Segment Start: Information shown

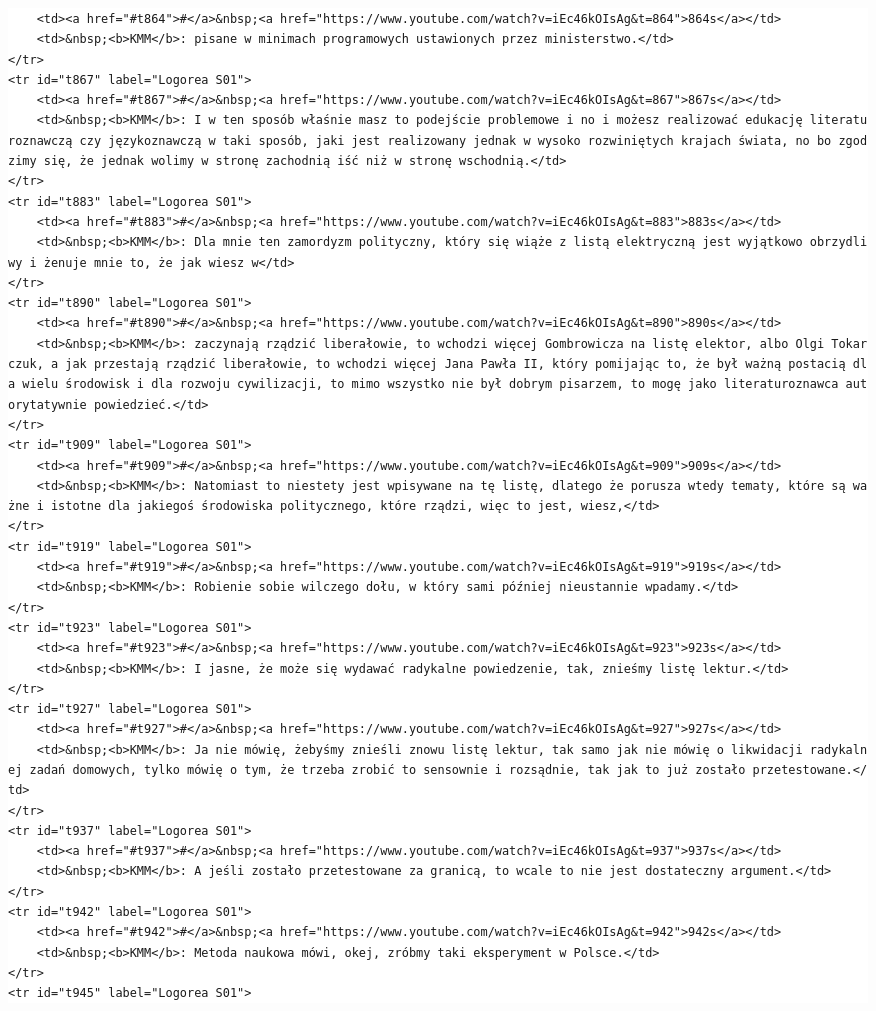         <td><a href="#t864">#</a>&nbsp;<a href="https://www.youtube.com/watch?v=iEc46kOIsAg&t=864">864s</a></td>
        <td>&nbsp;<b>KMM</b>: pisane w minimach programowych ustawionych przez ministerstwo.</td>
    </tr>
    <tr id="t867" label="Logorea S01">
        <td><a href="#t867">#</a>&nbsp;<a href="https://www.youtube.com/watch?v=iEc46kOIsAg&t=867">867s</a></td>
        <td>&nbsp;<b>KMM</b>: I w ten sposób właśnie masz to podejście problemowe i no i możesz realizować edukację literaturoznawczą czy językoznawczą w taki sposób, jaki jest realizowany jednak w wysoko rozwiniętych krajach świata, no bo zgodzimy się, że jednak wolimy w stronę zachodnią iść niż w stronę wschodnią.</td>
    </tr>
    <tr id="t883" label="Logorea S01">
        <td><a href="#t883">#</a>&nbsp;<a href="https://www.youtube.com/watch?v=iEc46kOIsAg&t=883">883s</a></td>
        <td>&nbsp;<b>KMM</b>: Dla mnie ten zamordyzm polityczny, który się wiąże z listą elektryczną jest wyjątkowo obrzydliwy i żenuje mnie to, że jak wiesz w</td>
    </tr>
    <tr id="t890" label="Logorea S01">
        <td><a href="#t890">#</a>&nbsp;<a href="https://www.youtube.com/watch?v=iEc46kOIsAg&t=890">890s</a></td>
        <td>&nbsp;<b>KMM</b>: zaczynają rządzić liberałowie, to wchodzi więcej Gombrowicza na listę elektor, albo Olgi Tokarczuk, a jak przestają rządzić liberałowie, to wchodzi więcej Jana Pawła II, który pomijając to, że był ważną postacią dla wielu środowisk i dla rozwoju cywilizacji, to mimo wszystko nie był dobrym pisarzem, to mogę jako literaturoznawca autorytatywnie powiedzieć.</td>
    </tr>
    <tr id="t909" label="Logorea S01">
        <td><a href="#t909">#</a>&nbsp;<a href="https://www.youtube.com/watch?v=iEc46kOIsAg&t=909">909s</a></td>
        <td>&nbsp;<b>KMM</b>: Natomiast to niestety jest wpisywane na tę listę, dlatego że porusza wtedy tematy, które są ważne i istotne dla jakiegoś środowiska politycznego, które rządzi, więc to jest, wiesz,</td>
    </tr>
    <tr id="t919" label="Logorea S01">
        <td><a href="#t919">#</a>&nbsp;<a href="https://www.youtube.com/watch?v=iEc46kOIsAg&t=919">919s</a></td>
        <td>&nbsp;<b>KMM</b>: Robienie sobie wilczego dołu, w który sami później nieustannie wpadamy.</td>
    </tr>
    <tr id="t923" label="Logorea S01">
        <td><a href="#t923">#</a>&nbsp;<a href="https://www.youtube.com/watch?v=iEc46kOIsAg&t=923">923s</a></td>
        <td>&nbsp;<b>KMM</b>: I jasne, że może się wydawać radykalne powiedzenie, tak, znieśmy listę lektur.</td>
    </tr>
    <tr id="t927" label="Logorea S01">
        <td><a href="#t927">#</a>&nbsp;<a href="https://www.youtube.com/watch?v=iEc46kOIsAg&t=927">927s</a></td>
        <td>&nbsp;<b>KMM</b>: Ja nie mówię, żebyśmy znieśli znowu listę lektur, tak samo jak nie mówię o likwidacji radykalnej zadań domowych, tylko mówię o tym, że trzeba zrobić to sensownie i rozsądnie, tak jak to już zostało przetestowane.</td>
    </tr>
    <tr id="t937" label="Logorea S01">
        <td><a href="#t937">#</a>&nbsp;<a href="https://www.youtube.com/watch?v=iEc46kOIsAg&t=937">937s</a></td>
        <td>&nbsp;<b>KMM</b>: A jeśli zostało przetestowane za granicą, to wcale to nie jest dostateczny argument.</td>
    </tr>
    <tr id="t942" label="Logorea S01">
        <td><a href="#t942">#</a>&nbsp;<a href="https://www.youtube.com/watch?v=iEc46kOIsAg&t=942">942s</a></td>
        <td>&nbsp;<b>KMM</b>: Metoda naukowa mówi, okej, zróbmy taki eksperyment w Polsce.</td>
    </tr>
    <tr id="t945" label="Logorea S01">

Segment End: Information shown

§ **Required work**
Say how many lines in the records above hold "label", and give no other text.

§ **Task output**
10